A falta de produto pode frustrar a tentativa do governo de trocar o gás natural por álcool nas usinas térmicas. A troca, que reduziria a dependência do País em relação ao gás boliviano, está sendo testada pela Petrobrás. No curto prazo não dá para fazer muita coisa. Não temos álcool para atender à demanda adicional, ainda mais se houver necessidade de grandes volumes, afirmou fonte do Ministério da Agricultura, que se confessou surpreso com a possibilidade. Antes de fazer a troca, é preciso saber se o uso do álcool é eficiente e se haverá oferta para as usinas, sem esquecer dos motores bicombustíveis ou movidos a álcool. As termoelétricas movidas a gás natural desempenham um papel de reserva de segurança no sistema elétrico brasileiro, aumentando ou diminuindo a produção de acordo com o nível dos reservatórios das hidrelétricas. Quando os reservatórios ficam mais baixos, as termoelétricas geram mais energia. Em 2005, as hidrelétricas foram responsáveis por cerca de 85% da energia elétrica gerada no País; as térmicas a gás responderam por apenas 4%.
A troca de gás por álcool nas termoelétricas pode criar um novo problema para o governo.
Ainda não há um marco regulatório claro para o setor sucroalcooleiro e, desde a mais recente crise de preços, em janeiro, não evoluíram as propostas avaliadas pelo governo para regularizar o mercado na entressafra de cana-de-açúcar. Desde o auge da crise, em março, quando o litro do álcool hidratado chegou a R$ 1,24 e o do anidro a R$ 1,21, a postura do governo tem sido a de esperar o recuo dos preços.
A antecipação da moagem amenizou o problema. Na semana passada, os preços fecharam a R$ 0,96 (anidro) e R$ 0,85 (hidratado), segundo o Centro de Estudos Avançados em Economia Aplicada (Cepea) da Universidade de São Paulo (USP).
Isso esfriou também a urgência do governo em colocar em prática medidas para impedir que a crise se repita na entressafra.
O senador Rodolpho Tourinho (PFL-BA), ministro de Minas e Energia no governo passado, avalia que, sem medidas estruturantes, uma nova alta de preços é quase certa no ano que vem. Nada indica que escaparemos de ter outra crise no álcool, principalmente se as condições forem as mesmas e se não houver um estoque regulador. O ministro de Minas e Energia, Silas Rondeau, afirma não fazer previsões para o ano que vem. Mas garantiu que, do ponto de vista das providências, tudo que está ao alcance de uma gestão responsável está sendo feito. A partir do próximo ciclo (da cana-de-açúcar), tenho uma expectativa extremamente otimista de que vamos passar sem maiores percalços. Mas a liberação de recursos para a estocagem parece ter caído no esquecimento. Segundo fonte do Ministério da Agricultura, o assunto perdeu a pressa, mas o ideal seria ter a linha para estocagem entre junho e julho.

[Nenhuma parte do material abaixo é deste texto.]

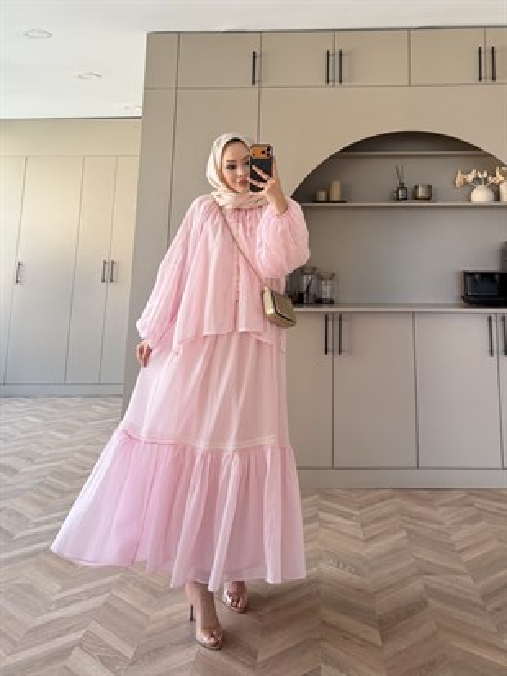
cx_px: 254
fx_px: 468
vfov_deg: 71.6
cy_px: 338
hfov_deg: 56.8
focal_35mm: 24
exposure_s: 1/121
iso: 125
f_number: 1.78
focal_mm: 6.76
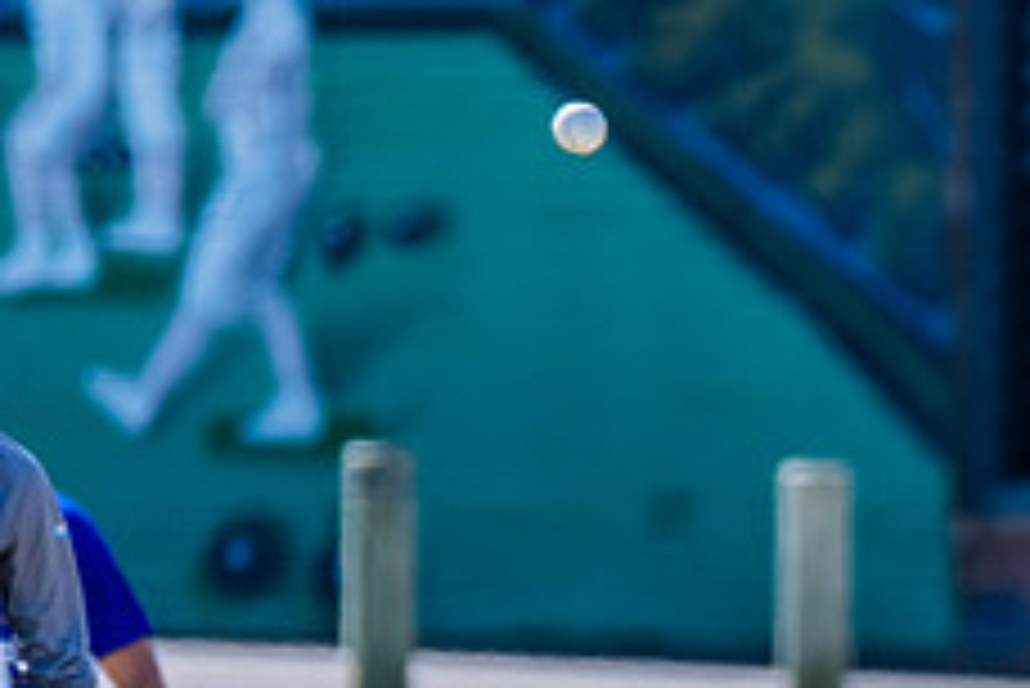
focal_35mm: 1776
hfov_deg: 1.2
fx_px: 50844
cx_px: 1074
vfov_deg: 0.8
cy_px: 897
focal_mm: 600
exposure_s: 1/2000
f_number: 6.3
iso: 640
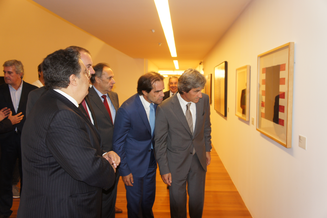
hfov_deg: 51.3
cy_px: 109
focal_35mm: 38
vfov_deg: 35.5
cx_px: 164
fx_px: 340
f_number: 4
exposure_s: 1/60
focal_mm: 25
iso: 400
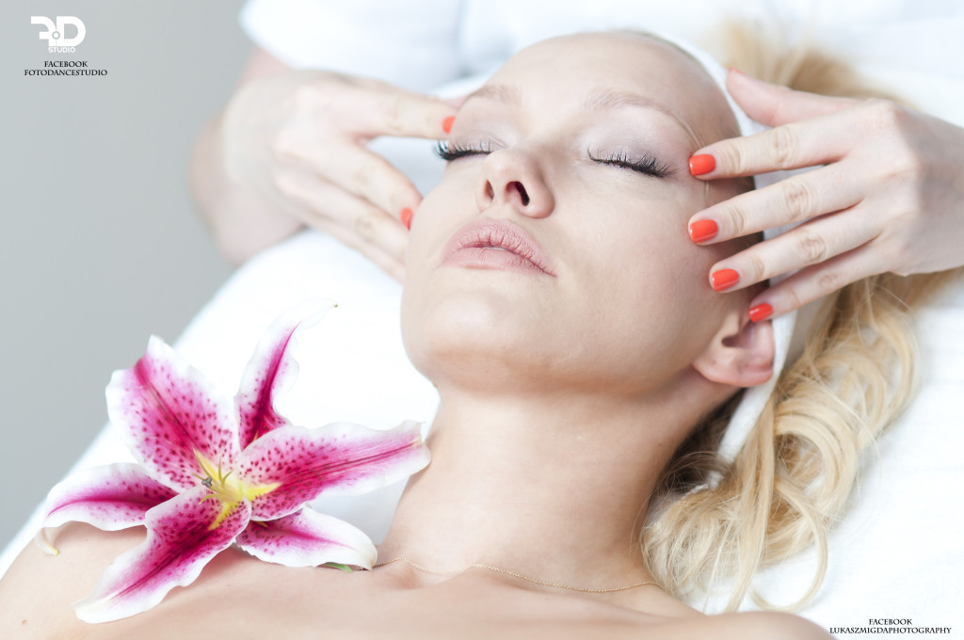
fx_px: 3410
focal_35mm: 128
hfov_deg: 16.1
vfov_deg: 10.7
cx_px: 482
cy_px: 320
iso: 500
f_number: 2.2
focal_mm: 85
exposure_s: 1/80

Para o presidente da União da Agroindústria Canavieira do Estado de São Paulo (Única), Eduardo Pereira de Carvalho, a experiência da Petrobrás, para ter sucesso, deve ser acompanhada de um estudo global e estratégico de longo prazo sobre a escolha e uso da matriz energética brasileira. Não acho que soluções pontuais e apressadas possam resolver o problema. Já fizemos isso no passado e não deu certo. Carvalho acha a troca interessante, mas ela deve ser avaliada. É preciso saber que o setor enfrenta a expansão da frota de carros flex, o aumento da produção de anidro e o crescimento de demanda de álcool no mercado externo. Não acredito em espasmos.
O que eles podem fazer é criar mais problemas para o futuro, concluiu Carvalho.